M dilakukan penangkapan berdasarkan Surat Perintah Penangkapan Nomor SP.Kap/93/VII/RES.1.6/2025/Ditreskrimum, tanggal 1 Juli 2025 berlaku mulai 1- 2 Juli 2025. Sedangkan penahananan di Rutan Polda NTB berdasarkan Surat Perintah Penahanan Nomor SP.Han/80/VII/RES.1.6/2025/Ditreskrimum, tanggal 1 Juli 2025 berlaku sampai 19 Juli 2025 yang sama-sama ditandatangani oleh Direktur Reskrimum Polda NTB.
"Atas penahanan yang dilakukan terhadap M tersebut, pada 3 Juli 2025, tersangka M mengajukan surat permohonan penangguhan penahanan kepada Direktur Reskrimum Polda NTB dengan dilampiri surat pernyataan penjamin dari Aliansi Reformasi Polri untuk Masyarakat NTB yang merupakan Tim Penasihat Hukum tersangka M," jelas Yan.
3. Pesta narkoba dan miras di Gili Trawangan

Yan mengungkapkan bahwa ketiga tersangka bersama korban Brigadir Nurhadi dan saksi P pesta narkoba dan miras di Villa Tekek Gili Trawangan. Berdasarkan keterangan tersangka M, narkoba yang dikonsumsi jenis riklona merupakan obat penenang untuk menghilangkan kecemasan yang dibeli Kompol Yogi di Bali melalui tersangka M dengan mentransfer uang sebesar Rp2 juta melalui rekening teman M pada 15 April 2025.
Kemudian narkotika jenis ekstasi yang diperoleh dari Kompol Yogi yang dikonsumsi berlima di vila Gili Trawangan. Sedangkan minuman keras (miras) jenis Tequila hanya dikonsumsi Ipda HC dan Brigadir Nurhadi. Yan mengatakan bahwa tersangka M sama sekali tidak melihat adanya peristiwa penganiayaan kepada Brigadir Nurhadi.
Tersangka M sempat masuk mandi dalam kamar mandi Villa Tekek sekitar pukul 20.00 WITA selama lebih dari 20 menit.

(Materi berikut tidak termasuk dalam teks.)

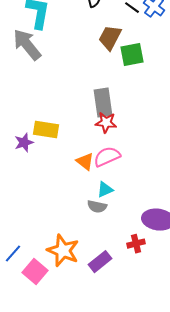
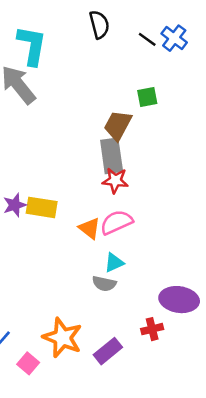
brown trapezoid: (110, 38) -> (118, 125), moved
green square: (132, 55) -> (147, 97), size x0.7
yellow rectangle: (46, 130) -> (42, 207), moved
pink square: (35, 272) -> (28, 363), size x0.7

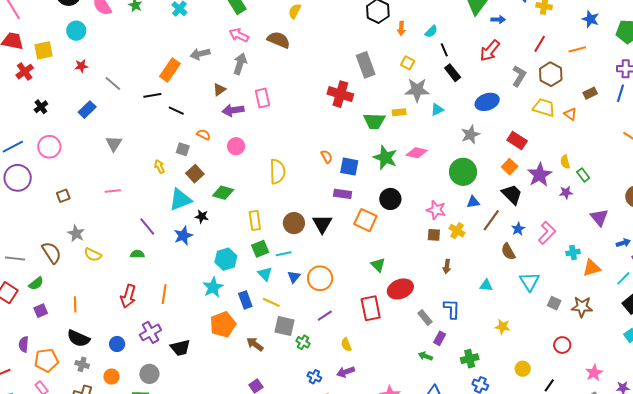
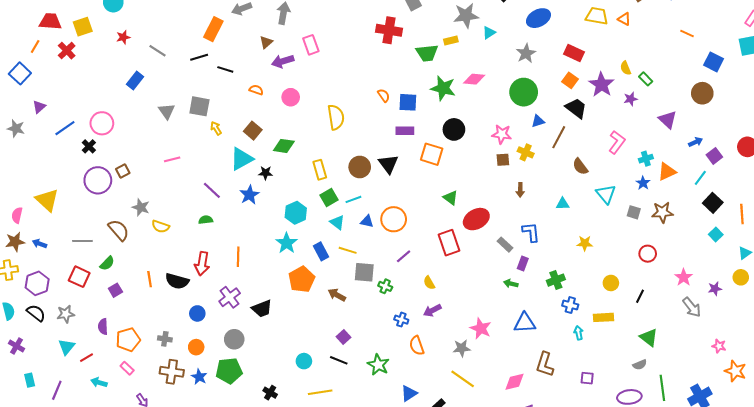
black cross: (41, 107) -> (89, 146), moved
gray square: (183, 149) -> (199, 106), moved, size x1.5
purple circle: (18, 178) -> (98, 180), moved
blue star: (518, 229) -> (643, 183), moved
blue triangle: (294, 277) -> (367, 221), turned -48
black semicircle: (78, 338) -> (177, 281), moved

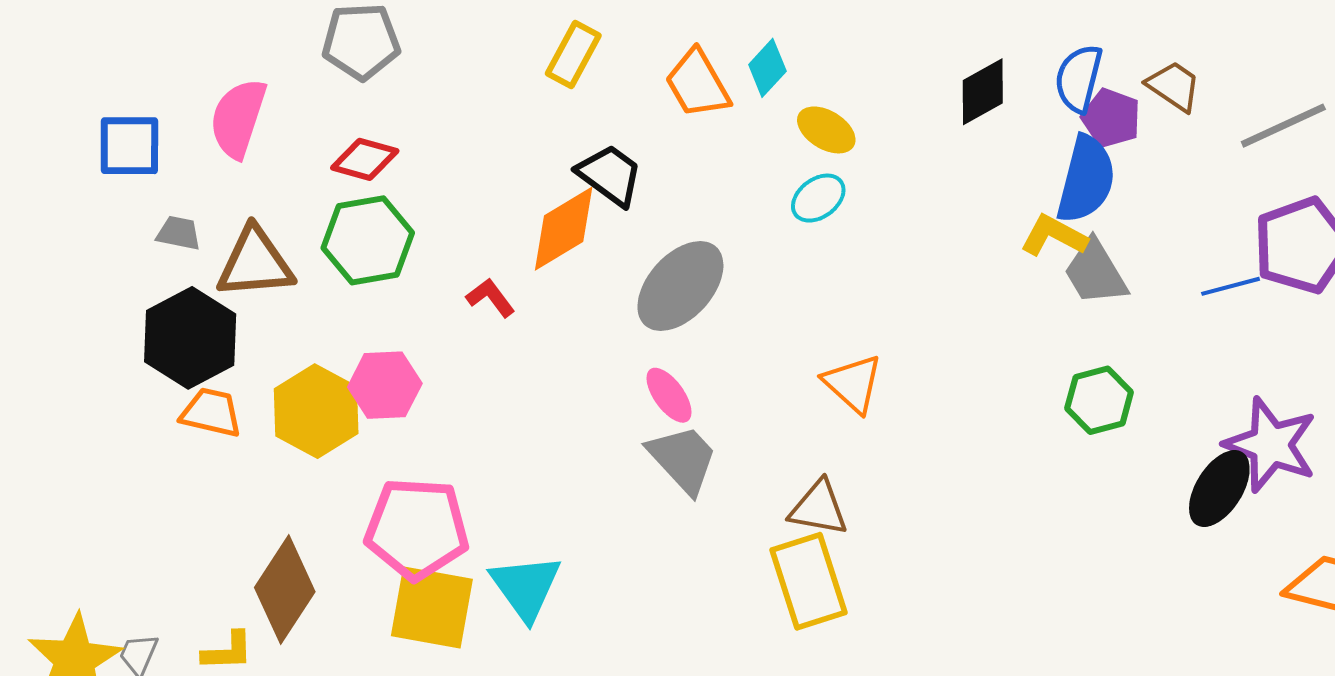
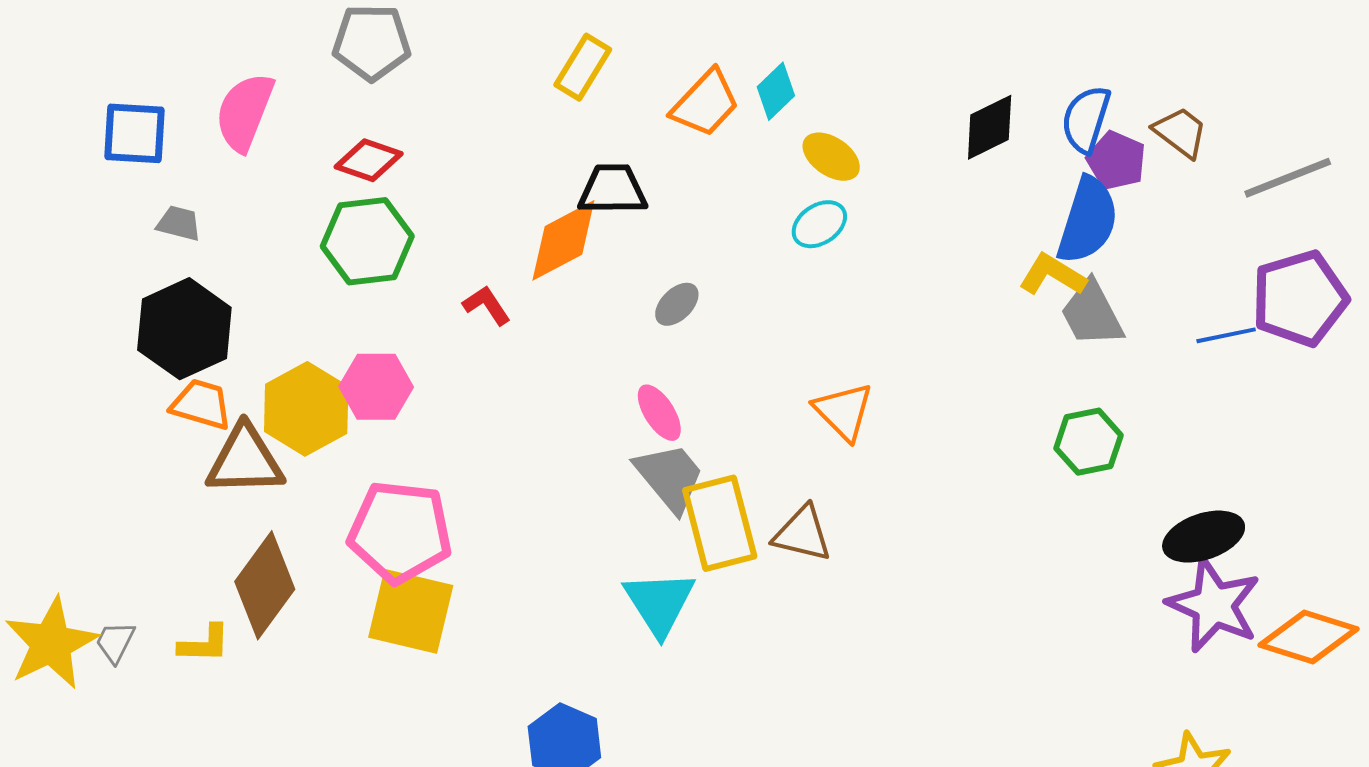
orange trapezoid: (698, 84) -> (705, 103), turned -110
black trapezoid: (610, 175) -> (613, 189), turned -40
brown triangle: (255, 263) -> (245, 460), moved
gray ellipse: (680, 286) -> (677, 304), size x0.5
purple star: (1271, 445) -> (1214, 605), moved
black ellipse: (1219, 489) -> (1204, 537), turned 36
yellow rectangle: (809, 581) -> (720, 523), moved
cyan triangle: (526, 587) -> (659, 603), moved

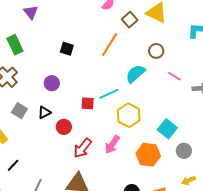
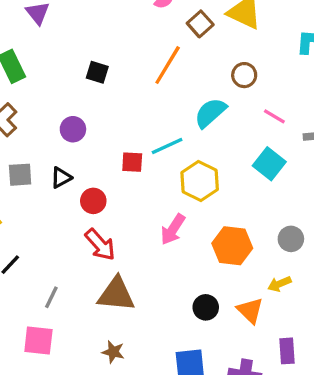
gray square: (19, 111) -> (20, 175), turned -35
cyan square: (167, 129) -> (269, 164), moved
red arrow: (83, 148) -> (100, 245), moved, turned -80
yellow arrow: (189, 181) -> (279, 284), moved

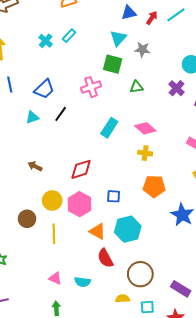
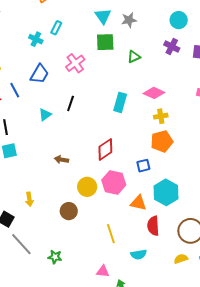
pink cross: (91, 87) -> (75, 63), moved
blue trapezoid: (44, 89) -> (39, 74), moved
orange pentagon: (154, 186) -> (162, 141), moved
yellow line: (54, 234) -> (111, 234), moved
red semicircle: (105, 258) -> (153, 226), turned 42
pink triangle: (55, 278) -> (103, 271), moved

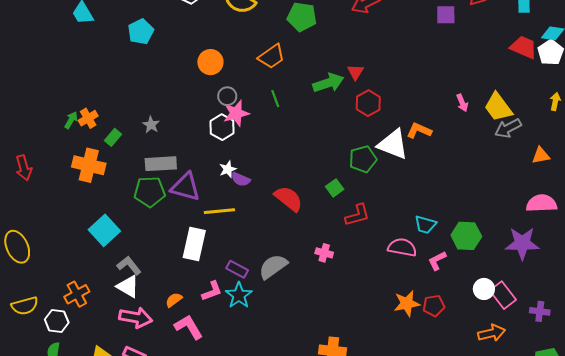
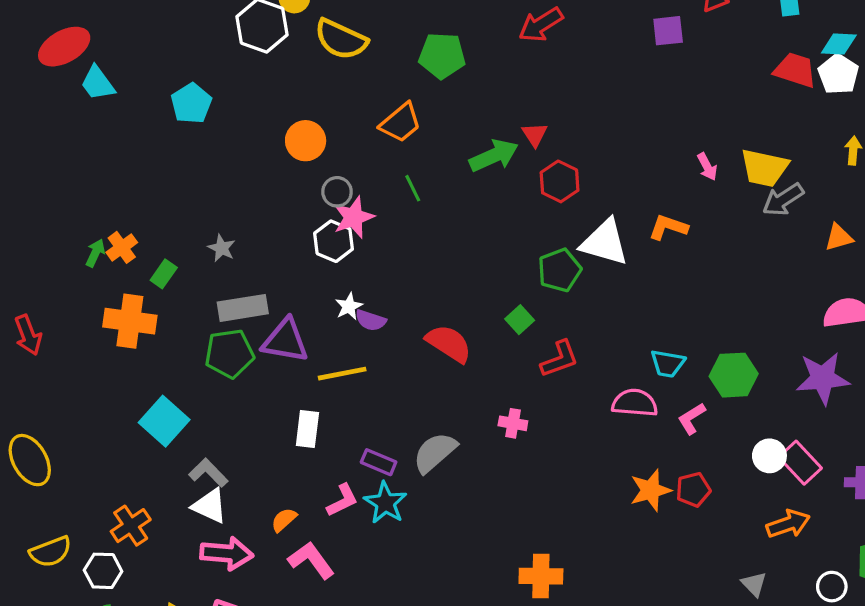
yellow trapezoid: (498, 107) -> (764, 168), turned -36
orange L-shape: (419, 131) -> (668, 227), moved
white rectangle: (194, 244) -> (307, 429), size x0.7

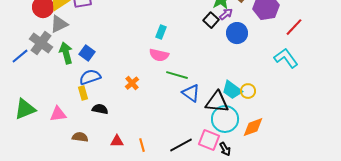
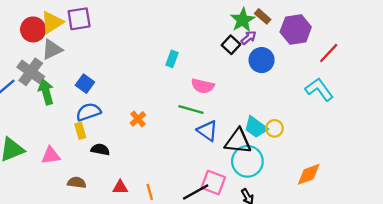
green arrow: (66, 53) -> (46, 92), moved
pink semicircle: (159, 55) -> (203, 86), moved
orange diamond: (253, 127) -> (309, 174), moved
pink square: (209, 140) -> (213, 183), moved

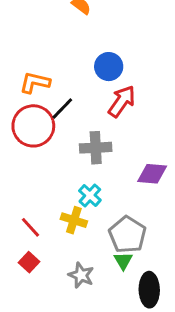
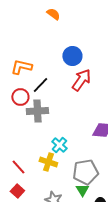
red circle: (33, 126) -> (20, 97), size x0.6
gray cross: (96, 148) -> (37, 111), moved
gray pentagon: (128, 235) -> (85, 172), turned 30

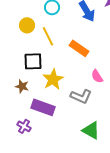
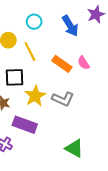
pink semicircle: (97, 76) -> (84, 63), moved
gray L-shape: (81, 96) -> (63, 99), moved

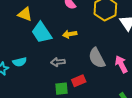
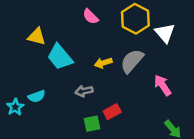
yellow arrow: (70, 34) -> (103, 63), moved
gray semicircle: (97, 58) -> (132, 61), moved, turned 75

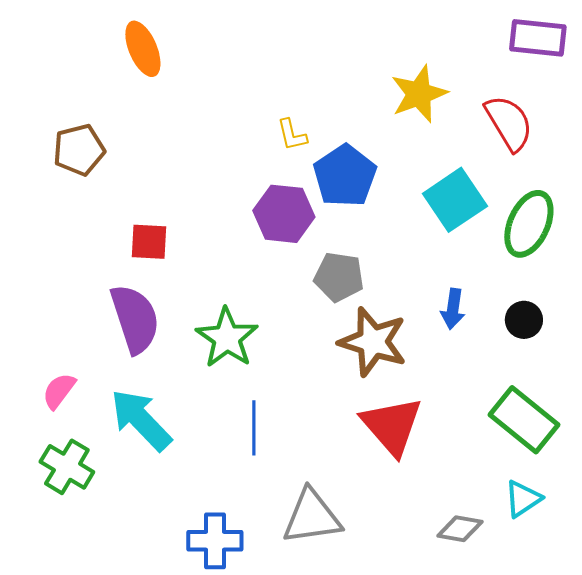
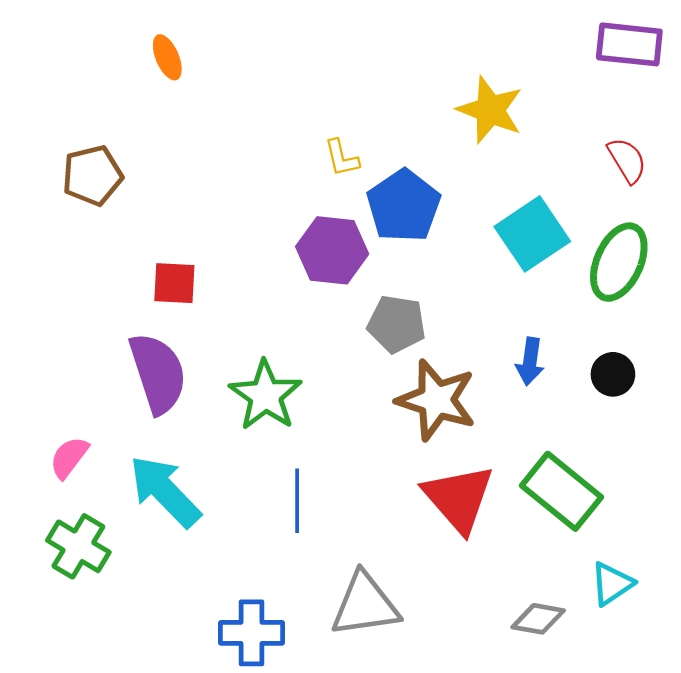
orange ellipse: (143, 49) -> (167, 57), size x0.7
yellow star: (419, 94) -> (490, 110), turned -30
red semicircle: (509, 123) -> (627, 160), moved, size x0.7
green rectangle: (524, 420) -> (561, 491), moved

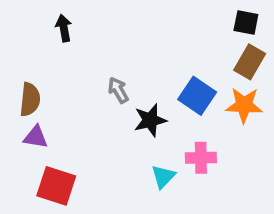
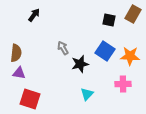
black square: (246, 22) -> (109, 20), moved
black arrow: (64, 28) -> (34, 15), turned 48
brown rectangle: (250, 62) -> (133, 14), moved
pink cross: (201, 158) -> (123, 84), moved

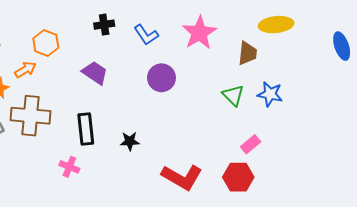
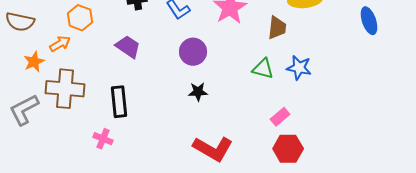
green triangle: (233, 95) -> (263, 69), turned -30
black star: (130, 141) -> (198, 92), moved
red hexagon: (238, 177) -> (288, 149), moved

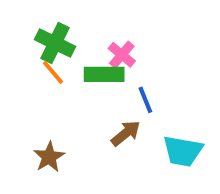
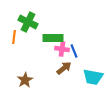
pink cross: (122, 55) -> (62, 49), moved, turned -32
orange line: (53, 72) -> (14, 37), moved, turned 48

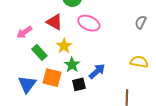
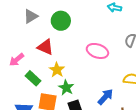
pink ellipse: (89, 23) -> (97, 51), moved
blue arrow: (97, 71) -> (105, 97), moved

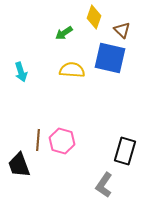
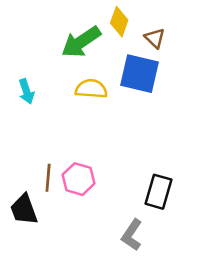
green arrow: (64, 33) -> (81, 42), size x1.8

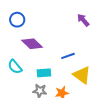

Namun sebelum mandi, tersangka M sempat membangunkan Kompol Yogi dan melihat Ipda HC di depan teras Villa Tekek Gili Trawangan.
"Dalam kasus rentan sebagian memori terkait kejadian hilang (lupa), kemungkinan kuat karena memang saat kejadian masih dalam kondisi kehilangan sebagian kesadaran karena pengaruh obatan riklona dan inex. Setelah kejadian dalam waktu sekitar 2 minggu, M terus mengkonsumsi obat riklona karena tuntutan kerjaan dan masih stres tiap mengingat kejadian yang tidak pernah disangka yakni kematian Brigadir Nurhadi," jelas Yan.
Keterangan tiga tersangka hampir sama yaitu tidak mengetahui peristiwa penganiayaan kepada Brigadir Nurhadi. Namun berdasarkan hasil autopsi dari mayat Brigadir Nurhadi, ada tanda kekerasan akibat penganiayaan pada sekitaran bagian wajah, leher, lengan atas tangan kanan dan kiri, lutut, tengkuk, punggung, jeri kedua kaki kiri, lidah, kepala yang dialami korban sebelum ditenggelamkan ke dalam kolam.
Dalam kasus ini, kata Yan, berpotensi terjadinya proses hukum yang tidak jujur (unfair trial) yang mengakibatkan ketidakadilan dan terjadinya peradilan sesat bagi tersangka M. Alasannya, tersangka M baru pertama kali bertemu dengan Brigadir Nurhadi di hari kejadian yaitu beberapa jam sebelum waktu kematiannya.
Sehingga tidak memiliki motif untuk melakukan penganiayaan atau turut serta karena kelalaian mengakibatkan kematian Brigadir Nurhadi. Berbeda dengan Kompol Yogi dan Ipda HC adalah atasan langsung dari korban Brigadir Nurhadi yang sudah dikenal lama. Sehingga memiliki relasi kekuasaan yang begitu kuat antara atasan dengan bawahan.
Kompol Yogi dan Ipda HC telah memiliki banyak pengalaman menangani kasus. Sehingga berpotensi mampu memanipulasi sebuah kasus secara langsung atau dibantu orang lain dan petunjuknya hal itu bisa dilakukan adalah Ipda HC membawa jenazah ke RS Bhayangkara tidak sesuai dengan prosedur yang ada.